Foreign Language

Jeff McLanahan
Contributing Writer
Service Experts/Enercare in North America

Humorist Dave Barry once said, “Americans who travel abroad for the first time are often shocked to discover that, despite all the progress that has been made in the last 30 years, many foreign people still speak in foreign languages.”

The term, foreign language, can have several different meanings.  For example, about forty years ago, well before the fall of communism, a traveler named Jim visited the Soviet Union as part of a cultural exchange group.  After the long, tiring flight, he checked into his modest room at a state-run hotel in Leningrad and got ready to turn in for the night.

Feeling anxious about getting up on time for the next day’s breakfast meeting, Jim called the front desk to arrange a wake-up call for 7am.  At first, there was a bit of confusion about his request, but eventually the operator seemed to understand the message.

Sure enough, the next morning the phone in Jim’s room rang promptly at the designated time.  Emerging from deep, jet-lagged sleep, he picked up the receiver and put it to his ear.  Before he could even say hello, a thickly accented, gravelly woman’s voice on the other end of the line bellowed, “Get up!”  A split second later, he heard only the drone of the dial tone.

This story could serve as a wake-up call for us.  Do we sometimes speak a foreign language to our teams?  Do they understand what we are saying or are they just nodding their head?  As we know, acronyms are used frequently in our day-to-day language.  Every company seems to share several common acronyms as well as have a list that is unique to their specific business.  This language can be very confusing to new employees and everyone on the team needs to be aware when they begin speaking “acronym-ese” with new members of the team.

Can you imagine what a new employee is thinking when they hear this message from a manager, “As a CSR, you will attend NEO and learn how to use LAST to interact with customers that are calling with issues.  When you begin working with the POS system, you will need to know the current LTO so you do not affect our NPS.”

With the growing diversity of our workforce, we may have some issues with actually speaking a foreign language also.
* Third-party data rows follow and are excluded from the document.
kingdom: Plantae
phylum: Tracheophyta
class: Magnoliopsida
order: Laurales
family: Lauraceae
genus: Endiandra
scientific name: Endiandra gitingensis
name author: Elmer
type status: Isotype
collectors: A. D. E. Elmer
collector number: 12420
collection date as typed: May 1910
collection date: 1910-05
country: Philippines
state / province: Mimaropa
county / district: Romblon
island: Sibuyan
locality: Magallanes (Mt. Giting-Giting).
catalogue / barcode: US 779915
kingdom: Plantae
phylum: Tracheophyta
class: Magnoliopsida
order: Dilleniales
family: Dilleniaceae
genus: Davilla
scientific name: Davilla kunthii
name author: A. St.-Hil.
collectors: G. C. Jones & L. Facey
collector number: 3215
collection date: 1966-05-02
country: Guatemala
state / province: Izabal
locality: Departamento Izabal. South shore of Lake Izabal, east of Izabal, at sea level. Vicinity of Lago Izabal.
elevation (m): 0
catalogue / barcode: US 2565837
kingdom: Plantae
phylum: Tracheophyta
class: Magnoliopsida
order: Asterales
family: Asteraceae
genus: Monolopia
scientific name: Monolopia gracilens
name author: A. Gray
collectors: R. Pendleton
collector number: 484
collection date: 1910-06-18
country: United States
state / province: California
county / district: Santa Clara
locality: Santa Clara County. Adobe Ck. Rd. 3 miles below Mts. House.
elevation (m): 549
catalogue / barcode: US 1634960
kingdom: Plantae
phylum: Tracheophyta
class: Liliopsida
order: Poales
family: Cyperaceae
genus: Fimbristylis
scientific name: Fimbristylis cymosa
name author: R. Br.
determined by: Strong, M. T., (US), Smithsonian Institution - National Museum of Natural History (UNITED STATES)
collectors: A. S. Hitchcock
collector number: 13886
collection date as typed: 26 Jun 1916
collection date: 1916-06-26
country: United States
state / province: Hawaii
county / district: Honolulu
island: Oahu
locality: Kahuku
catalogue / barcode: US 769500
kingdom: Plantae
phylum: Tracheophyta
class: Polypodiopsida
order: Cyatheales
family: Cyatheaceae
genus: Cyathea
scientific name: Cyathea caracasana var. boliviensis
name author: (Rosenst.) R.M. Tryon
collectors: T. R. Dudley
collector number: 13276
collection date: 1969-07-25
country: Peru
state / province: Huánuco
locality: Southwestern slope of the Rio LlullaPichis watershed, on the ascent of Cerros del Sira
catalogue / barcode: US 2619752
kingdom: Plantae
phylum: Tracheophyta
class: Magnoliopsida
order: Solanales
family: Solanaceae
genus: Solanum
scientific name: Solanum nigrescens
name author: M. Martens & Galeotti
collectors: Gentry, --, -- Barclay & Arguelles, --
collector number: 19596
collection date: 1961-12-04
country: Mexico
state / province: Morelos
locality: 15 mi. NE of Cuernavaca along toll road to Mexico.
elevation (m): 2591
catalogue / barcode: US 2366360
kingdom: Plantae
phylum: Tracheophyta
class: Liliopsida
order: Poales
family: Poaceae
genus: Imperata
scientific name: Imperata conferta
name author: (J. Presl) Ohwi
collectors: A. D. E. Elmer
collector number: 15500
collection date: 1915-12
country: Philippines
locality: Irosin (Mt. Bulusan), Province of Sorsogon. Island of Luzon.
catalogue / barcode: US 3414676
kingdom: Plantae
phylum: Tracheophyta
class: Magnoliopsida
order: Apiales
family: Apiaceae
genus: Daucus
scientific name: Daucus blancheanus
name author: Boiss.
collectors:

These two instances are more reasons to conduct an effective NEO – New Employee Orientation.  The NEO course begins the process of introducing a new CSR – Customer Service Representative to your business, not to mention your acronym library.  While it may not include all of the acronyms (that might take several hours), it may be used to introduce many of them.

Make sure that you are speaking to your team in a language they understand.  Be clear when communicating your expectations, and ask questions to check for retention of the information.  Make the initial investment with your team and you will reap the benefits in the weeks, months and years to come.